Exercise data =>
################

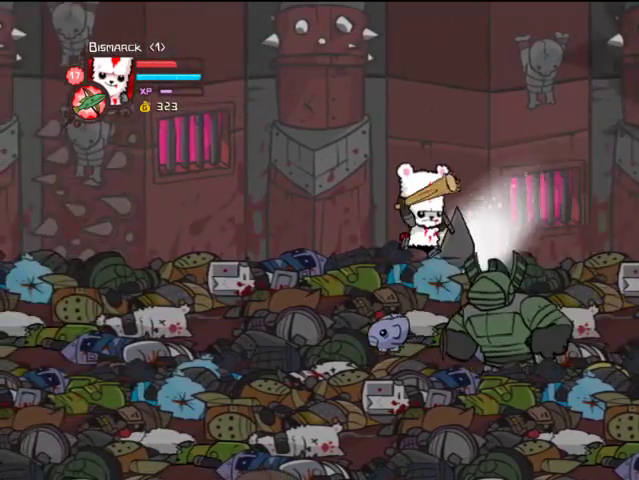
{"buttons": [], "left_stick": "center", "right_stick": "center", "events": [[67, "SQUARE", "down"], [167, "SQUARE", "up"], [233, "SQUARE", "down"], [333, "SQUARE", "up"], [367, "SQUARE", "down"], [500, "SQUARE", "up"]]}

################

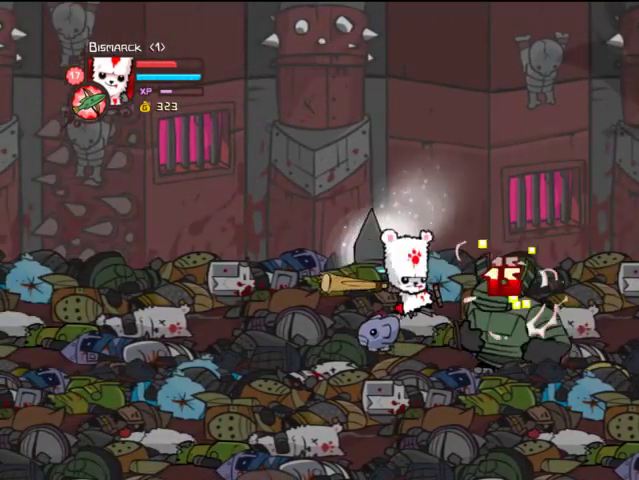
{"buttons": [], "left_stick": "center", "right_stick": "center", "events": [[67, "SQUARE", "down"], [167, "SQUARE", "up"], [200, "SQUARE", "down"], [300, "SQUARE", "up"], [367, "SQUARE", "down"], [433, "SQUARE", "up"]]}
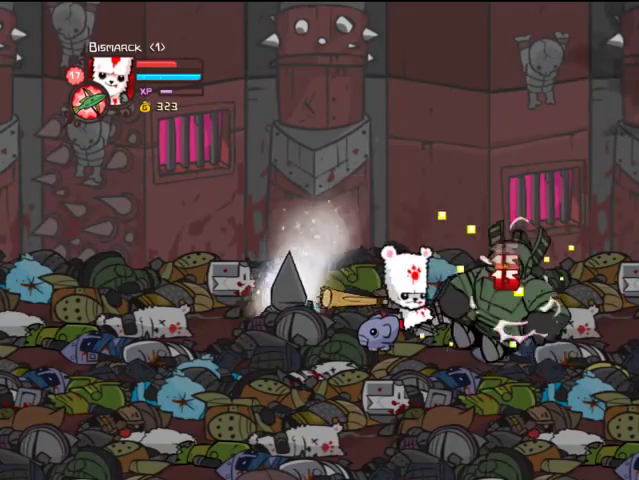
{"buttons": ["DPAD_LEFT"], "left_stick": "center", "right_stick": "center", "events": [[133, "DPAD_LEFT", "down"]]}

################

Where a line in the records above contains the string "SQUARE", copy that line.

The answer =>
{"buttons": [], "left_stick": "center", "right_stick": "center", "events": [[67, "SQUARE", "down"], [167, "SQUARE", "up"], [233, "SQUARE", "down"], [333, "SQUARE", "up"], [367, "SQUARE", "down"], [500, "SQUARE", "up"]]}
{"buttons": [], "left_stick": "center", "right_stick": "center", "events": [[67, "SQUARE", "down"], [167, "SQUARE", "up"], [200, "SQUARE", "down"], [300, "SQUARE", "up"], [367, "SQUARE", "down"], [433, "SQUARE", "up"]]}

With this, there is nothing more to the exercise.